For the metal powders, the incidence of localized tumors ranged from 0 to 100%. The highest incidence was with nickel, a known human carcinogen. The lowest incidences were with metals with low carcinogenicity, titanium, lead, and chromium metal. For implanted materials, there appeared to be a relationship to the size or surface area. For example, all of the metals with surface areas of 44 [mm.sup.2] or less did not induce localized tumors, except DU 2.5 x 2.5 mm fragments with 28 [mm.sup.2]. The stainless steel implant with 75 [mm.sup.2] had a tumor incidence of 5%, essentially the same as the tumor incidence for Ta fragments with 72 [mm.sup.2]. On the other hand, the DU 5.0 x 5.0 mm fragments with nearly the same surface area of 80 [mm.sup.2] had a tumor incidence of 18%.

The finding of DU fragment carcinogenicity in rats does not indicate, however, that DU fragments are necessarily carcinogenic in humans. Artificial implants and accidental foreign-body material are associated with occasional soft tissue sarcomas in humans, although precise figures are not available (35). It has been argued that the rate must be low because of the small number of implant-associated soft tissue sarcomas reported in the literature despite the frequent use of various implants for medical purposes (36). The sole epidemiologic study of artificial implants and soft tissue sarcomas used a case--control approach with a population of 217 Vietnam veterans with soft tissue sarcomas (37). Respondents noted whether they had an implant of an artificial joint, pin, plate, staple, screw, or any other metal or plastic implant. None had an artificial joint. In that study, no association was found between soft tissue sarcomas and the implants.

Uranium compounds have not been demonstrated to cause cancers in humans, even as a result of high occupational exposures (38). Over 30,000 persons occupationally exposed in U.S. Department of Energy contractor laboratories have been followed in epidemiologic studies with no health effects reported. These exposures occurred primarily by inhalation or ingestion, not by the embedding of metal fragments. Thus, the situation of the Gulf War veterans who were wounded with DU fragments is unique.

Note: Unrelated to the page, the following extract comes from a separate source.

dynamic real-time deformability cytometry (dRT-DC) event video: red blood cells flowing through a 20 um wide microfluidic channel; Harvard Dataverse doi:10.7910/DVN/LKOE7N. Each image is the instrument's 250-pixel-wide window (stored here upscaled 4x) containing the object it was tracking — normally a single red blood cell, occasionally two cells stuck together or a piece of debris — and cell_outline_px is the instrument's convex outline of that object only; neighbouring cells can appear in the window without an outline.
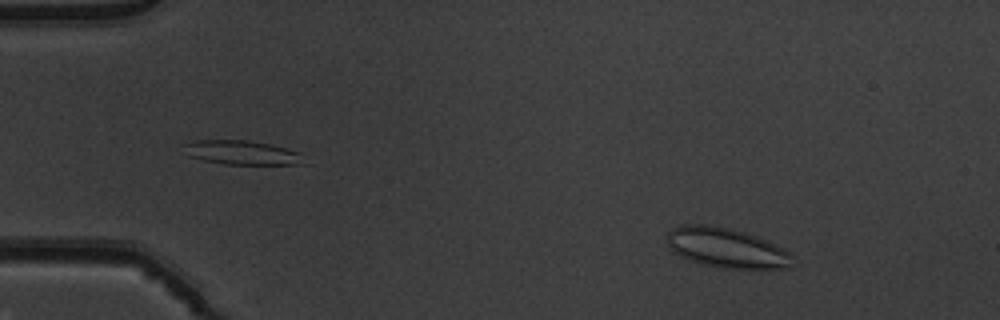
{"species": "common noctule bat (a hibernating species)", "species_latin": "Nyctalus noctula", "temperature_condition": "warm", "stored_images_in_passage": 52, "camera_frame_rate_fps": 3000, "um_per_image_px": 0.085, "animal": {"sex": "male", "body_mass_g": 19.5, "forearm_length_mm": 54.6}, "frame": {"image": 1, "passage_image": 7, "time_ms": 2.0, "image_size_px": [1000, 320], "cell_outline_px": [[792, 256], [788, 268], [724, 268], [704, 264], [680, 256], [672, 252], [668, 244], [668, 232], [672, 228], [680, 224], [712, 224], [732, 228], [768, 240], [776, 244], [788, 252]], "centroid_in_image_um": [61.7, 21.03], "position_along_channel_um": 23.3, "area_um2": 29.02}}
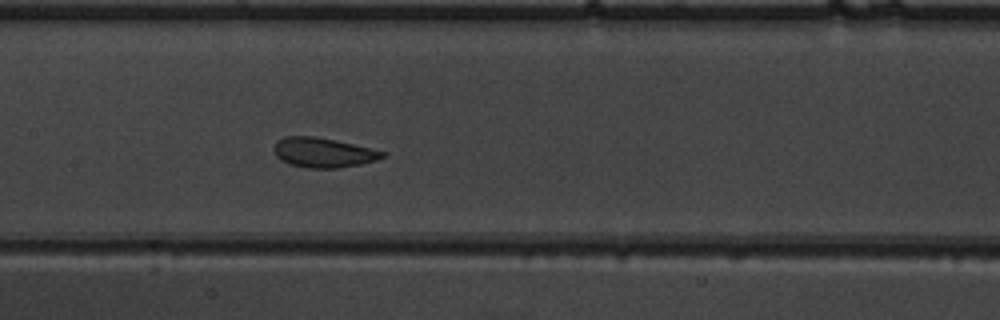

The mechanism by which DU fragments induced localized cancers in rats may be important in determining the carcinogenicity of DU fragments in humans. The Ta fragments used here fit two criteria for foreign-body carcinogenesis: smoothness and continuity of the sheet. Little inflammation was induced by the Ta fragments, and the fibrous capsule was thinner than the capsule around the DU fragments. The size (5.0 x 5.0 mm) was smaller than that reported necessary for foreign-body carcinogenesis in rats (10). However, the tumor incidence was essentially the same as that for stainless steel disc implants of similar surface area (Table 7). The soft tissue tumors related to the Ta fragments in this study were most likely induced by the foreign-body mechanism described in the rat (9).

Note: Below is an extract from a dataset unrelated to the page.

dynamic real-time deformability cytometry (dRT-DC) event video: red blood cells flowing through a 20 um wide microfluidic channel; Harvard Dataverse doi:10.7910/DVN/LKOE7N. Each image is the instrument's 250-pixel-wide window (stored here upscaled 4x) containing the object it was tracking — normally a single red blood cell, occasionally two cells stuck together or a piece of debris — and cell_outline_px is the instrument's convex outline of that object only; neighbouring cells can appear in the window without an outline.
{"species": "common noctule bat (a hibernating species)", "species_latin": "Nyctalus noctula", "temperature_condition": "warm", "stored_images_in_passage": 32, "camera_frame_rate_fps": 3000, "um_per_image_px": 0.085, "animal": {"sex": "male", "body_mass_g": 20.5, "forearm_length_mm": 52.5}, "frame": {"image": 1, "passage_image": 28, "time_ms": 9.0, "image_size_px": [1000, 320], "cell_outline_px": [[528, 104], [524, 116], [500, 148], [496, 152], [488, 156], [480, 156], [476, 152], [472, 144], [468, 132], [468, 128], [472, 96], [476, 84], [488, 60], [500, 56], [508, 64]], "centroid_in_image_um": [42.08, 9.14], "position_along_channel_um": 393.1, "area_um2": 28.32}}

The Thorotrast injections induced a high incidence of soft tissue sarcomas, indicating that rats are sensitive to carcinogenesis from radioactive materials implanted in the muscles. The [sup.232]Th in Thorotrast is radioactive. The radioactive decay chain from [sup.232]Th produces about six alpha particles per disintegration with an average total energy of about 26 MeV. The calculated radiation dose to the local tissue around the injection site in the rats is about 0.5 Gy per year when the injection is a sphere with the volume of 0.50 [mm.sup.3]. The Thorotrast did not stay in a sphere, but over a period of weeks spread out between the muscle bundles, where it remained for years. Thus, the calculated radiation dose is only an estimate, but is probably low compared to the real value. This annual dose is lower than the estimate of > 1 Gy per year for the human patients that had Thorotrast inadvertently injected into the paravascular soft tissues (15). These individuals developed intense sclerotic lesions in the soft tissues, and one developed a soft tissue sarcoma. In the Wistar rats, essentially no inflammatory reaction, fibrotic reaction, or proliferative lesion was seen in response to the injected Thorotrast. However, the earliest deaths where tissues could be examined were at about 300 days after injection, so an early, transient inflammatory reaction may have been overlooked.

The DU fragments did not appear to cause soft tissue sarcomas by the foreign-body mechanism so well described in rats (9,39). The surface of the DU fragments, although initially smooth, quickly became corroded and roughened. In addition, the histologic reaction to DU fragments showed much more inflammation and fibrosis than did the lesions associated with Ta fragments. The Ta fragments used in this study and the stainless steel discs used in previous studies (26) initiated tumors by the foreign-body mechanism and had a much lower incidence of sarcomas. These differences between the reactions and tumor incidence of DU and Ta fragments or stainless steel discs indicate that something more than foreign-body carcinogenesis is occurring with DU-fragment carcinogenesis.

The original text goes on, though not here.